Valmir Denardin
De Foz do Iguaçu
A dez dias do vencimento do prazo para o pagamento do salário de dezembro, servidores municipais de Foz do Iguaçu ainda não receberam o salário do mês passado. Nessa situação estão os cerca de 180 ocupantes de cargos comissionados, incluindo secretários e diretores de departamentos. Eles representam 4% do total de servidores (4,5 mil).
Entre sexta-feira e ontem, receberam o salário de novembro 3,5 mil servidores de carreira. Para pagá-los, a prefeitura usou um expediente considerado ilegal: o dinheiro dos royalties da Hidrelétrica de Itaipu. A lei federal 7.990/89, que instituiu a compensação aos municípios que tiveram território alagado para a formação do reservatório, proíbe a utilização desses recursos para o pagamento de dívidas e salários.

Questões a resolver -
(a) Reescreva em forma de lista o parágrafo da reportagem que começa com "Entre sexta-feira e ontem". Mantenha os fatos principais.
(b) Responda com base na reportagem:
(i) Quantos ocupantes de cargos comissionados ainda não receberam o salário do mês passado?
(ii) Qual é o número total de servidores municipais informado?
(iii) Qual lei federal instituiu a compensação aos municípios que tiveram território alagado?
(c) Prossiga a reportagem sobre os salários dos servidores de Foz do Iguaçu a partir da última frase apresentada.

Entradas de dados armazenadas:
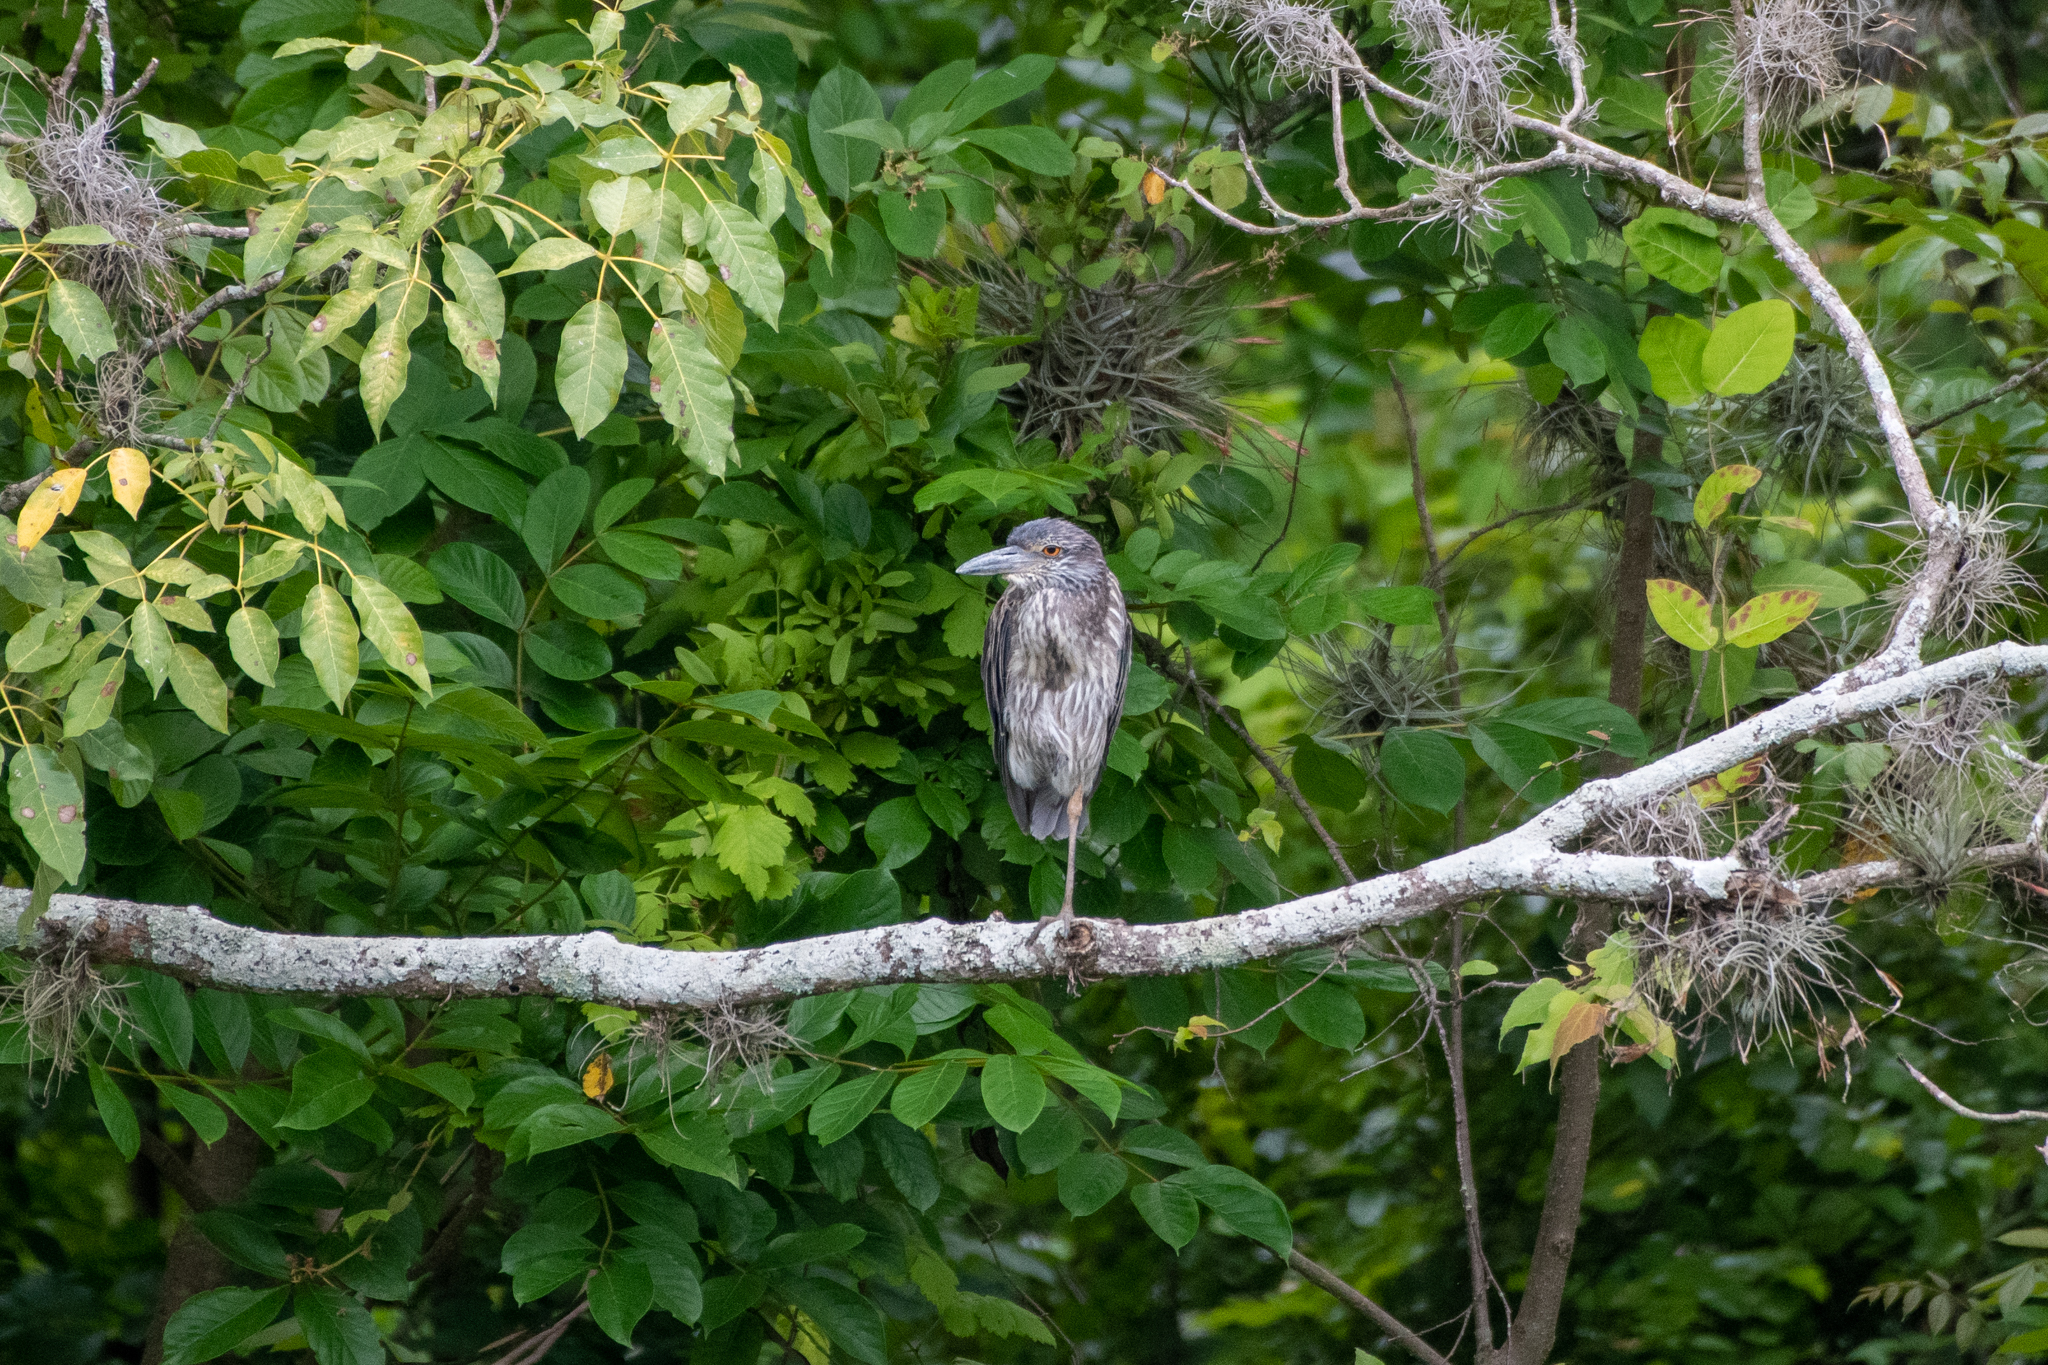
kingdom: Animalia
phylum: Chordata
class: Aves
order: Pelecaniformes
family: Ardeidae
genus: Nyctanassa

* * *

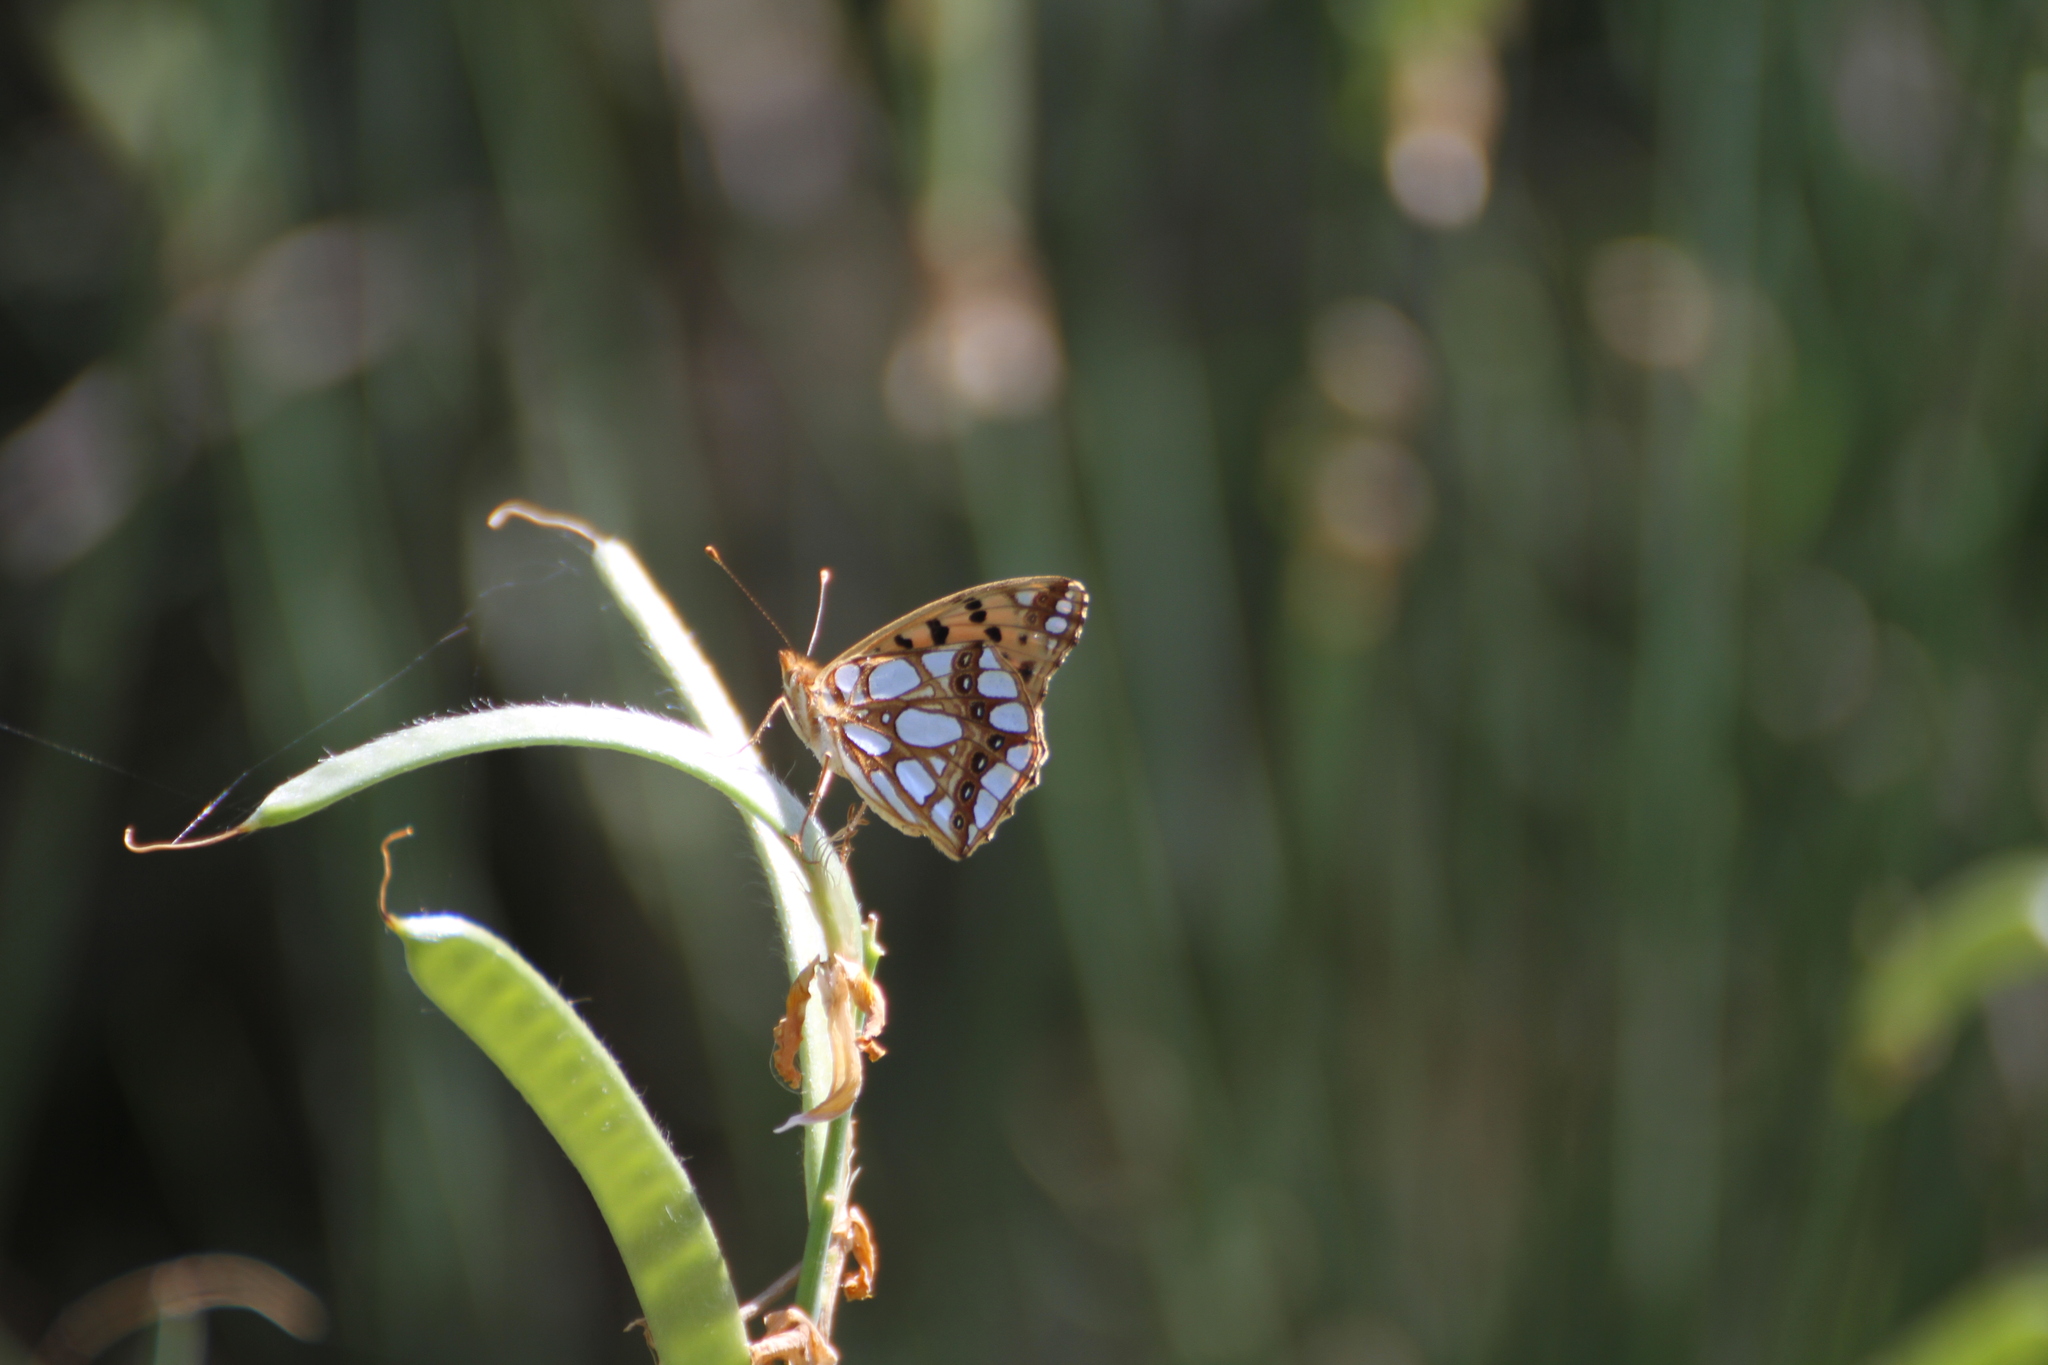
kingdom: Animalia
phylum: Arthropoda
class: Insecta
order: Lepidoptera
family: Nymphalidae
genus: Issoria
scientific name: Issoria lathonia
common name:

Respostas às questões -
(a)
- Entre sexta-feira e ontem, 3,5 mil servidores de carreira receberam o salário de novembro.
- Para pagá-los, a prefeitura usou o dinheiro dos royalties da Hidrelétrica de Itaipu, um expediente considerado ilegal.
- A lei federal 7.990/89 instituiu a compensação aos municípios que tiveram território alagado para a formação do reservatório. Essa lei proíbe o uso desses recursos para pagar dívidas e salários.

(b)
(i) Cerca de 180.
(ii) 4,5 mil.
(iii) A lei federal 7.990/89.

(c)
O diretor de Comunicação da prefeitura, Aluizio Palmar, disse ontem que os cerca de R$ 1,8 milhão ‘‘desviados’’ dos royalties para pagar salários serão repostos para as finalidades previstas em lei (investimentos em educação, saúde e infra-estrutura) no início de janeiro, quando a prefeitura obtiver receitas de outras fontes. ‘‘Todas as prefeituras e até o governo do Estado fazem isso’’, afirmou Palmar.
A Folha tentou repercutir a medida adotada pela prefeitura junto à Itaipu. Mas a assessoria de imprensa da binacional informou que não cabe a ela fiscalizar a aplicação dos recursos dos royalties.
Os atrasos no pagamento dos servidores se estendem há mais de um ano. A previsão é de que os comissionados recebam amanhã. Segundo Palmar, o calendário de pagamento deverá melhorar em janeiro, quando começam a entrar no caixa municipal recursos do Imposto Predial e Territorial Urbano (IPTU).